Going this route, I was able to exclude both .MDB and .DBF file types with
no degradation in performance (single-user).  The minute I tried to 
exclude
.SHP file types, however, the problem re-appeared.  Using smbstatus, I 
came
to the conclusion that our app is attempting to gain an exclusive lock 
on a
specific .SHP file and, upon failing, continues to re-try at 30 second
intervals -- finally moving on after 9 minutes (20 attempts I presume).

Checking with our developers unveiled that our app is programmed in Visual
Basic and makes use of Map Objects from ESRI for GIS activities. 
Apparently
Map Objects is where the .DBF and .SHP (shape) files are coming into play,
and the source of the file locking problem.

Because the problem (appears) to emanate from Map Objects, I'm not sure
there's going to be a way to work around it.  I'm just disappointed 
that it
works on an NT/2000 based share and not Samba.  The client that I'm 
working
on this for is a large Sun user, and apparently has no real desire to 
drop a
Windows box into the mix.

Thanks again for your help, and if you can think of anything that may work
in this situation -- I'd be very interested in your thoughts. 
Although I've
not yet had the opportunity to run a TRUSS or packet capture, I can
certainly get in and learn how to do it real quick if you think that would
help in any way.

Have a good one...

John Nastasi

-Original Message-
From: David Collier-Brown -- Customer Engineering
[mailto:[EMAIL PROTECTED]
Sent: Tuesday, March 11, 2003 9:00 AM
To: Nastasi, John
Cc: '[EMAIL PROTECTED]'
Subject: Re: Samba Performance on Solaris 7/8
Nastasi, John wrote:
 Do you know if there are any issues with Samba running on Solaris that
 would cause the application to run very, very slow with oplocks 
turned
 off?

No, and that's the kind of problem we should
raise with the Samba team: I'm cc'ing this
to them.
 Specifically, with oplocks turned on I get acceptable performance
 trying to open an MS-Access (Jet) database.  The operation 
completes in
 no more than a minute or so.  Turning off oplocks (as suggested
 repeatedly by many folks for multiple users accessing an MDB on a 
Samba
 share) completely hoses the same operation - 9 minutes to complete.

We need to see what Samba's doing differently
between the two cases. There are three places to
look:
1) Samba logs, at log level = 3 or more
2) truss reports
3) packet dumps.
I recommend them in roughly that order: I'm
good at reading truss, and the team is real good
at logs.
 I've tried the configuration on a Solaris 7 (Ent 4500) running Samba
 2.0.10 and also on a Solaris 8 (V100) running Samba 2.2.7a - same
 result.  I'm about to try the latest kernel patch to see if it 
could be
 an fcntl related issue, but was curious if you knew of anything else
 that could be causing the problem.

PROBLEM SET =>
- A) According to the email, what programming language is the app written in?
- B) Duplicate the part of the email starting with "Going this route, I" and going on through "attempts I presume).", word for word.

STORED ROWS =>
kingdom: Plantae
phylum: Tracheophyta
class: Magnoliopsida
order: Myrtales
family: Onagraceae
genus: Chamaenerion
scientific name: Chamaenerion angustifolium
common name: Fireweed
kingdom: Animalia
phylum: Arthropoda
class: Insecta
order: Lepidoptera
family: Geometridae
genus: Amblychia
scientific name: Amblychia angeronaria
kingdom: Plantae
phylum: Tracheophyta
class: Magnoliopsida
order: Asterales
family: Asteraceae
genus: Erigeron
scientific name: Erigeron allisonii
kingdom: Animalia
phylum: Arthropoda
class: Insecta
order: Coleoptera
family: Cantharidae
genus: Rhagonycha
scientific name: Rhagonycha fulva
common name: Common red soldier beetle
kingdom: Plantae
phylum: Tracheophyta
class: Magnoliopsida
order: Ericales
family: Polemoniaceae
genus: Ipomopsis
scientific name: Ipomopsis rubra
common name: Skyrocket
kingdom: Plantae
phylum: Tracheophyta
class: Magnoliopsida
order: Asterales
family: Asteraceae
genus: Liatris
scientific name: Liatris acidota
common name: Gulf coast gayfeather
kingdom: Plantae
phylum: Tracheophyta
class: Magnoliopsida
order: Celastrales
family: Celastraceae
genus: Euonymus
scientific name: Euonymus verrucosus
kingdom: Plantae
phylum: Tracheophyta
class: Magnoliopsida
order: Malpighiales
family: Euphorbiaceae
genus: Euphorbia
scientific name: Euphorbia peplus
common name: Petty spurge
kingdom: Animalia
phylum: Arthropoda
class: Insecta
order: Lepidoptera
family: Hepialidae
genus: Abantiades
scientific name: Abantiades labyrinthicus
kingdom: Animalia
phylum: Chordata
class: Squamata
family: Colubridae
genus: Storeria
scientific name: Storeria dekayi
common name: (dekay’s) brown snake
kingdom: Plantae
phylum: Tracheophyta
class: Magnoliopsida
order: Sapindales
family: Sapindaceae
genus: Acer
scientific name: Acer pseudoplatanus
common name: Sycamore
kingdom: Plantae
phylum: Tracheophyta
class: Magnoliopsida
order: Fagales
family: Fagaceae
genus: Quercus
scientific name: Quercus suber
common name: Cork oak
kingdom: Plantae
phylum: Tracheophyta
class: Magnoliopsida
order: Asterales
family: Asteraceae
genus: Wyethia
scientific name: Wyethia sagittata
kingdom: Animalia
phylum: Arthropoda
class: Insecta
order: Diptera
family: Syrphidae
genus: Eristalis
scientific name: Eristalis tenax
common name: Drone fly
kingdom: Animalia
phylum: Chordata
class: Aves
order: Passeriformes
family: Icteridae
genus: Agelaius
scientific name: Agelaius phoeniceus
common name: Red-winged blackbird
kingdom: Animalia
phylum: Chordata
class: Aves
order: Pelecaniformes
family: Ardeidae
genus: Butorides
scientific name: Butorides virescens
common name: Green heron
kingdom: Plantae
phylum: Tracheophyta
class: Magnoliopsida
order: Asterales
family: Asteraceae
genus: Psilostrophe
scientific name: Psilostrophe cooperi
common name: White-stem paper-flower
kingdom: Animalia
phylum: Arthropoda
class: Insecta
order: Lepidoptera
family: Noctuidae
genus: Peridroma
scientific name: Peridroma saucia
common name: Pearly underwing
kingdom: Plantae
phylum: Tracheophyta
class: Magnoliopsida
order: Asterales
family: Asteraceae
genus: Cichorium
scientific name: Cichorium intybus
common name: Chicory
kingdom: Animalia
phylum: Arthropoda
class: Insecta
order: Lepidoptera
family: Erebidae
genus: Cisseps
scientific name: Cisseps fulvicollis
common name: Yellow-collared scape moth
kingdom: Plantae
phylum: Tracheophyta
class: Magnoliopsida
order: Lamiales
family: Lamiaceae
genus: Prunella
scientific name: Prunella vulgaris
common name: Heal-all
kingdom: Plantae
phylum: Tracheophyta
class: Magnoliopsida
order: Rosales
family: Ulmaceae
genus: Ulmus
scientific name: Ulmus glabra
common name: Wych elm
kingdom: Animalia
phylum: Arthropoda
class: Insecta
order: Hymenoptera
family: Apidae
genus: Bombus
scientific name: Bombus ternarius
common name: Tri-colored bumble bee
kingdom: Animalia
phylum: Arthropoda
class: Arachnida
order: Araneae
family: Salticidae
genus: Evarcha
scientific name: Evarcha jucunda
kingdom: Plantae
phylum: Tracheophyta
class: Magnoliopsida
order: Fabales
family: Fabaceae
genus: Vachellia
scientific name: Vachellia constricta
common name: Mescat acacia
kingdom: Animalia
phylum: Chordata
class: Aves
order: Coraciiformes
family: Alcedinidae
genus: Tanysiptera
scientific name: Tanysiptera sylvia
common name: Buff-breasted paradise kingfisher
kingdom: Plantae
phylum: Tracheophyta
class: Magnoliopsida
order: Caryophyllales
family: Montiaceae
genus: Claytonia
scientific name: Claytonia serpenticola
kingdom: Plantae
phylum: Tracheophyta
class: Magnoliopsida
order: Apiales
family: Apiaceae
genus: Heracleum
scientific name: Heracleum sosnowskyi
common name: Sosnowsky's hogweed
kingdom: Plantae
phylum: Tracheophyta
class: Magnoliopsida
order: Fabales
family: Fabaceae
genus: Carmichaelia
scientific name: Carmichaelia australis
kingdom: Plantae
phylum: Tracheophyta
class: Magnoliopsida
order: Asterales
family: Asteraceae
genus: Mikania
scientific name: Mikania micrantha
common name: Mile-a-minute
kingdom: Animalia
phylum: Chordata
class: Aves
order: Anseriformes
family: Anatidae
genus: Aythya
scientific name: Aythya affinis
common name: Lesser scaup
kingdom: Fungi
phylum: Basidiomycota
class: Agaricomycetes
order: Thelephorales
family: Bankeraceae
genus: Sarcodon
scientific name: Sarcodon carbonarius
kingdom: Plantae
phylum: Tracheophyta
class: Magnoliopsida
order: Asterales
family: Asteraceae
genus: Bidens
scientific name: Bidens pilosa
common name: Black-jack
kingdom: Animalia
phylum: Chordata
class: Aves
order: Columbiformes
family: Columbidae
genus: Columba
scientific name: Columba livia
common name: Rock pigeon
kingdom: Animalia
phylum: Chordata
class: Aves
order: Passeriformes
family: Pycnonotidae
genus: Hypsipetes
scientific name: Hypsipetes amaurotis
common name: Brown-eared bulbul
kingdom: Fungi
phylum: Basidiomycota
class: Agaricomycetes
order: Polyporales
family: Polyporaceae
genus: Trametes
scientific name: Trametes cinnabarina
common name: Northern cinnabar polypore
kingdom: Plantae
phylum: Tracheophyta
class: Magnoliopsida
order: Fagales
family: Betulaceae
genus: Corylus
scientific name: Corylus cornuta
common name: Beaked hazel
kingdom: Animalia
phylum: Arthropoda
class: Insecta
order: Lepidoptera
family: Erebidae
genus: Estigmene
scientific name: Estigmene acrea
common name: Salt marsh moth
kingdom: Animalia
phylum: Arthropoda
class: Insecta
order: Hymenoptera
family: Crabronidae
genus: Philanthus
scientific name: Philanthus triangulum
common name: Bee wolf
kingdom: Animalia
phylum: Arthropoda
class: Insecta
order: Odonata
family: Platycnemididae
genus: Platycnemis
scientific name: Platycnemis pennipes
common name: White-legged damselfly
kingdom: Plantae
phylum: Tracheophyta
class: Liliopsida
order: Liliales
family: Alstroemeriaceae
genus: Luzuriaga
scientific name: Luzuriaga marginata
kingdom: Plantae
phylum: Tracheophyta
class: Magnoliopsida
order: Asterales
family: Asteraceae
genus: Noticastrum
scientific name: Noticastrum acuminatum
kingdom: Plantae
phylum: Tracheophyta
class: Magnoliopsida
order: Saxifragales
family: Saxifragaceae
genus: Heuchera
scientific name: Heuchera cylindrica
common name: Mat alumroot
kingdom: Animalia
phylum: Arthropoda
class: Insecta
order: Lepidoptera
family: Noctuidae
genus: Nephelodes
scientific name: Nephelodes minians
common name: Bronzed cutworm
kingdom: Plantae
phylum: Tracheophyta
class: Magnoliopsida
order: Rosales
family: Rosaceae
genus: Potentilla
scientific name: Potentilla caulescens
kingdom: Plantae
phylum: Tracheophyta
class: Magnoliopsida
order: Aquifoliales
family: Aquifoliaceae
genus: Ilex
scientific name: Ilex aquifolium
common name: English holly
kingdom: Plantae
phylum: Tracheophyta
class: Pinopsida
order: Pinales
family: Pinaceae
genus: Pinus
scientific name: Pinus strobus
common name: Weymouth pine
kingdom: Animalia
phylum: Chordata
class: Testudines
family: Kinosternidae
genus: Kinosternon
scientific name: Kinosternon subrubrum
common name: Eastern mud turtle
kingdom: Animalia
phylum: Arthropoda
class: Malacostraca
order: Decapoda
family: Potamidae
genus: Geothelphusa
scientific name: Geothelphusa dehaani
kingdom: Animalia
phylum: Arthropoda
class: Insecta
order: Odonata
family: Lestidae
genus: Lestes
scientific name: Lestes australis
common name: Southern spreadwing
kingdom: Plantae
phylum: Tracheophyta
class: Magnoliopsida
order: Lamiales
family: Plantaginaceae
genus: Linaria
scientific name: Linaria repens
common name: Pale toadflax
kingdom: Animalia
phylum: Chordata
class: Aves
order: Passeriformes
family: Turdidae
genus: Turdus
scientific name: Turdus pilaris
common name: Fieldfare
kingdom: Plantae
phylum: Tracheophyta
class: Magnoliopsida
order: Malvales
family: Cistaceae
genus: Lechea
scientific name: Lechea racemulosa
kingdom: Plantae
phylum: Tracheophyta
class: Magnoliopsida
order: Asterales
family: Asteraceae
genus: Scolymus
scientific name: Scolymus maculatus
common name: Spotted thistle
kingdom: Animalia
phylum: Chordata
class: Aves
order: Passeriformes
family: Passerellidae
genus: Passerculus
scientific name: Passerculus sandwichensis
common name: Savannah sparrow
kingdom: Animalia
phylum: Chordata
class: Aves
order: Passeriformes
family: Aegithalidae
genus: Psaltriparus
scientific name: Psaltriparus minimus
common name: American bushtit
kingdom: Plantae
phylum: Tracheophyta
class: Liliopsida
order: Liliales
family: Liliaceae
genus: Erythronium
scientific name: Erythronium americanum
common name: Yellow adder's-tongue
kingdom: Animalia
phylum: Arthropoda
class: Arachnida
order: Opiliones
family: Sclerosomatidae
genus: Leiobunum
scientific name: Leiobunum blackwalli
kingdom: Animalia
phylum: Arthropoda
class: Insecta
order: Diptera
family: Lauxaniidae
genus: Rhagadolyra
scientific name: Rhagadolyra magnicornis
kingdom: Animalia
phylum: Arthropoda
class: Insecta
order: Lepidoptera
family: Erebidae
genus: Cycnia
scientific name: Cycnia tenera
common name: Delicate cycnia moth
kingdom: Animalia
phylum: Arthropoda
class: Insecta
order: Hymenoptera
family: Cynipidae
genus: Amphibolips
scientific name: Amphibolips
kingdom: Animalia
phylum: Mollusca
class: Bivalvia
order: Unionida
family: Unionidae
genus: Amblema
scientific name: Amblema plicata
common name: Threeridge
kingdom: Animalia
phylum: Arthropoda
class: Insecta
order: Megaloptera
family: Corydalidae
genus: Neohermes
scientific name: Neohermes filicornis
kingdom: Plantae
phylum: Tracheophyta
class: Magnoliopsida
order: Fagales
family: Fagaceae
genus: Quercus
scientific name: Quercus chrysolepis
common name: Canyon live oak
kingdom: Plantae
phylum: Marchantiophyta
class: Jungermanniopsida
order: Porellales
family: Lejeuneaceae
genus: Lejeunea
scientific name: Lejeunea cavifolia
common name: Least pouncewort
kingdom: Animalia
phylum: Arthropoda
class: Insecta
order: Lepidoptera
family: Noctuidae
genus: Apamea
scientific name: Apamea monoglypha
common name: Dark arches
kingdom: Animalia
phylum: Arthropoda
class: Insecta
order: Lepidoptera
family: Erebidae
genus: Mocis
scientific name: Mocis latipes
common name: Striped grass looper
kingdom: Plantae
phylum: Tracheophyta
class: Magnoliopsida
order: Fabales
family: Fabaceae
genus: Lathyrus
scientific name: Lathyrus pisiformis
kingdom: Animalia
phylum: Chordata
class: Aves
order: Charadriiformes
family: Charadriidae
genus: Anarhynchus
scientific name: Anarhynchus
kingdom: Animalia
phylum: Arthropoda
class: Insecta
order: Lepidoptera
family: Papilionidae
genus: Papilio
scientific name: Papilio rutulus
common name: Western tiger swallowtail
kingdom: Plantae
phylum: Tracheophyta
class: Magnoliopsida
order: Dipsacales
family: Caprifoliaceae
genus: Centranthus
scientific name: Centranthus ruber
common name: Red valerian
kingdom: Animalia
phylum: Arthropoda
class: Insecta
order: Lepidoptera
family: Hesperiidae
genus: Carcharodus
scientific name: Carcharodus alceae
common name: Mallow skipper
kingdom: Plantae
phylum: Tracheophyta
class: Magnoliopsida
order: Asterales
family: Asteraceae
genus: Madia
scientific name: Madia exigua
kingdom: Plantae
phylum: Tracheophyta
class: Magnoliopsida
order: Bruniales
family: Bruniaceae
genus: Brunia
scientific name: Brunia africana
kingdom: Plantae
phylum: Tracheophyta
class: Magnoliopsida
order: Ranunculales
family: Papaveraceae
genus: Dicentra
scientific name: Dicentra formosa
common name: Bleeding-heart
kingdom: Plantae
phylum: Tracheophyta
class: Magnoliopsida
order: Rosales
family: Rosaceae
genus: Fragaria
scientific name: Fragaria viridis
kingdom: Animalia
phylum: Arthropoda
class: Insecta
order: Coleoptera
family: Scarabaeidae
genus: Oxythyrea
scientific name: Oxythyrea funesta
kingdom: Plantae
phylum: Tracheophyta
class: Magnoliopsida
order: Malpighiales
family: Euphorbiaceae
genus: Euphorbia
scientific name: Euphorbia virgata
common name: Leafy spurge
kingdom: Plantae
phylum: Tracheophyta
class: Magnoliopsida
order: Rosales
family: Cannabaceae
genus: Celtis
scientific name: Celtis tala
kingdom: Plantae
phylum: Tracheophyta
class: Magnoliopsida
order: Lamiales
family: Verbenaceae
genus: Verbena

RESULTS BY TASK =>
- A) Visual Basic.

- B)
Going this route, I was able to exclude both .MDB and .DBF file types with
no degradation in performance (single-user).  The minute I tried to 
exclude
.SHP file types, however, the problem re-appeared.  Using smbstatus, I 
came
to the conclusion that our app is attempting to gain an exclusive lock 
on a
specific .SHP file and, upon failing, continues to re-try at 30 second
intervals -- finally moving on after 9 minutes (20 attempts I presume).